Focus more on what your employees think of you than what your customers think of you. Because really, these two things are related. If you pay lip service to a movement that’s all about equity, but then you pay your front-line employees five cents over minimum wage, people are going to notice. It should be noted that blue collar workers are disproportionately black and brown, and low-income neighborhoods are disproportionately patrolled by the police. If you want to make change, look at how you are empowering or not empowering your own people.
Take a good hard look at your business practices. Where is your product manufactured? Who manufactures it? Is any part of your business dependent on prison labor? While everyone is talking about police brutality, the cops are just the entry point to a criminal justice system with a long, long history of exploiting black people. If your product is produced in a prison, or you do business with organizations whose products are produced in prisons, change that. Immediately. There is nothing more pressing.
Take an even better, harder look at your leadership team. What do your customers look like? What do your front-line or entry-level staff look like? If there is any sort of noticeable visual difference between your customers, your lower level team, and your C-suite (and let’s be honest, there probably is), you have got to revise your hiring and promoting practices. A company cannot be truly committed to equality for people of color if people of color are not at the decision making table. And that extends beyond just the C-suite into board members and investors, too.

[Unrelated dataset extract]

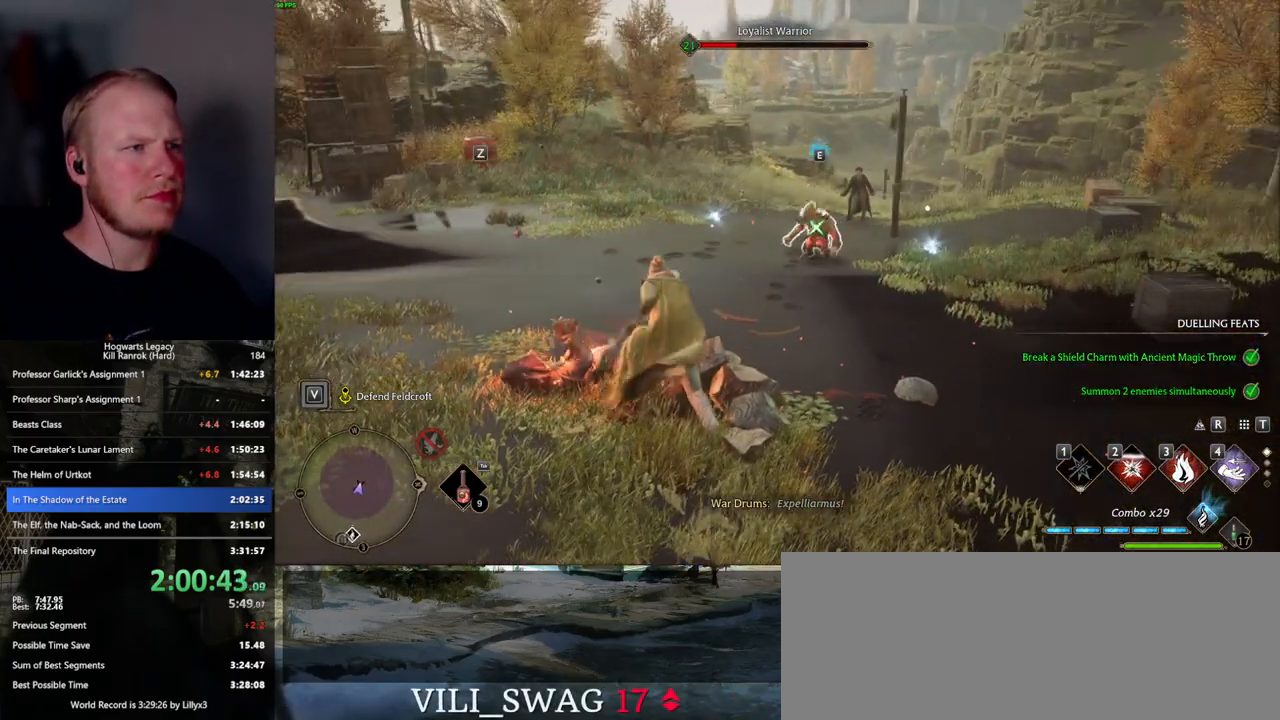
{"keys": ["w"], "mouse": [], "events": []}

Make a real, lasting commitment to corporate giving. There are so many nonprofits and organizations out there that are doing the hard, on-the-ground work of keeping this movement alive and making lasting change. These organizations deserve your support. This is also an excellent way to get employee buy-in — create a committee with employee representatives from all of your departments to talk about corporate giving and how to make the greatest impact.
It’s easy to post on Twitter and call it a day. But if there is one thing we all should take away from these protests, it is that America is sick and tired of lip service. If a company wants to say Black Lives Matter, they need to also prove it in their actions.